Stephen Tapscott (FHCRC)
The Tapscott lab works on the specification and differentiation of the skeletal muscle lineage and the neuronal lineage. A major research projects focus on the molecular control of gene expression by the myogenic and neurogenic bHLH transcription factors. A second project seeks to use muscle derived stem cells for treatment of muscular dystrophies and other human diseases.
Tom Wight (Benaroya Research Institute; Affiliate Pathology)
This investigator leads a research program focused on the role that the extracellular matrix molecules, proteoglycans and hyaluronan, play in regulating vascular cell type and the regulation of extracellular matrix assembly. These pathways are fundamental to understanding the growth of new blood vessels in different tissues of the body, and have potential for direct tissue regeneration applications through the use of proteoglycan genes to bioengineer vascular tissue.
Zipora Yablanka-Reuveni (Biological Structure)
Skeletal muscle growth and regeneration depends mainly on myogenic stem cells that reside on the myofiber surface (i.e., satellite cells). Recent studies have suggested that uncharacterized stem cells residing in the vessel wall might be able to contribute myofiber nuclei as well. We investigate the function of both type of progenitors throughout the lifespan.

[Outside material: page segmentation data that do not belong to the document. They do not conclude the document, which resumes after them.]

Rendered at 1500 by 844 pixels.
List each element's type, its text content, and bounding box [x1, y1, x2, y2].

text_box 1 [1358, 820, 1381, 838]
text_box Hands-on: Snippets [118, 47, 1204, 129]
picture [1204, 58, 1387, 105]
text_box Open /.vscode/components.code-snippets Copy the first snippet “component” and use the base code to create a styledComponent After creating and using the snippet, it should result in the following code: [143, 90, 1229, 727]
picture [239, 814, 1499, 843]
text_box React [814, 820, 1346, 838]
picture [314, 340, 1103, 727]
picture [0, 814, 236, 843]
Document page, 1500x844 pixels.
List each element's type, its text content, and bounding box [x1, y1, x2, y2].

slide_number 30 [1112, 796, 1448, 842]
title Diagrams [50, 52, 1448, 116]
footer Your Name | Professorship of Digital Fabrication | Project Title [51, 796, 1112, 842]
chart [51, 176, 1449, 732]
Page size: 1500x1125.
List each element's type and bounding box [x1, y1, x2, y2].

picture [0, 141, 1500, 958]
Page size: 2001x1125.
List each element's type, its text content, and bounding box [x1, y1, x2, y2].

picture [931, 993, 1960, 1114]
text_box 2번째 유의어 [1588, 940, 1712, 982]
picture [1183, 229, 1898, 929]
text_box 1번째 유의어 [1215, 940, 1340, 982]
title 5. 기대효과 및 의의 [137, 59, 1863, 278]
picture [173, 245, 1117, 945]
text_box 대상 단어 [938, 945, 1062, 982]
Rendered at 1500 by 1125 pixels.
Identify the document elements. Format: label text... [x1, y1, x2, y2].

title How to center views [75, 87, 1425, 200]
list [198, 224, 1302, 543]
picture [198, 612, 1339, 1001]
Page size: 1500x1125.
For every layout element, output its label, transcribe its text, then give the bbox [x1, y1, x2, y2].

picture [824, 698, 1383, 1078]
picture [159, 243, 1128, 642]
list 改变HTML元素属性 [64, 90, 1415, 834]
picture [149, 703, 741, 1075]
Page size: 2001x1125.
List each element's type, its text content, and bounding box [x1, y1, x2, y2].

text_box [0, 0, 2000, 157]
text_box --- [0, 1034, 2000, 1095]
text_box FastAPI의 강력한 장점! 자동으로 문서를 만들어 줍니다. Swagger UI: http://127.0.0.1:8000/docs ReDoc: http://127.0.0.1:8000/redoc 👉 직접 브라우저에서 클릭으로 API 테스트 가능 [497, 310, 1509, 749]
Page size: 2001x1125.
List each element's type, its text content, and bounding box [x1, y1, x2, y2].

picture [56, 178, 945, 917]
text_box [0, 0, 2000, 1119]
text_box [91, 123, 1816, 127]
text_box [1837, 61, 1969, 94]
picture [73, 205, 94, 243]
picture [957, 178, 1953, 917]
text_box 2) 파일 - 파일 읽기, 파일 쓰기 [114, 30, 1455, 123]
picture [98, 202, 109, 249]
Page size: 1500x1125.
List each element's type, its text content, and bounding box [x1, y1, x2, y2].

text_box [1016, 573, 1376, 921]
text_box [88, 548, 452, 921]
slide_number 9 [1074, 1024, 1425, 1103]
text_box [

Our research has the potential of contributing to the enhancement of the performance of resident (endogenous) myogenic stem cells in the aging muscle as well as for the development of cell-based therapies that can become useful to combat muscle lose following major muscle trauma and in myopathies.
Xiaoming Yang (Radiology)
Dr. Xiaoming Yang's research team is focusing on fully applying the advances of modern imaging modalities to regenerative medicine, primarily developing new imaging techniques to monitor and guide stem cell-based therapies of life-threatening diseases, such as atherosclerotic cardiovascular disease and cancers.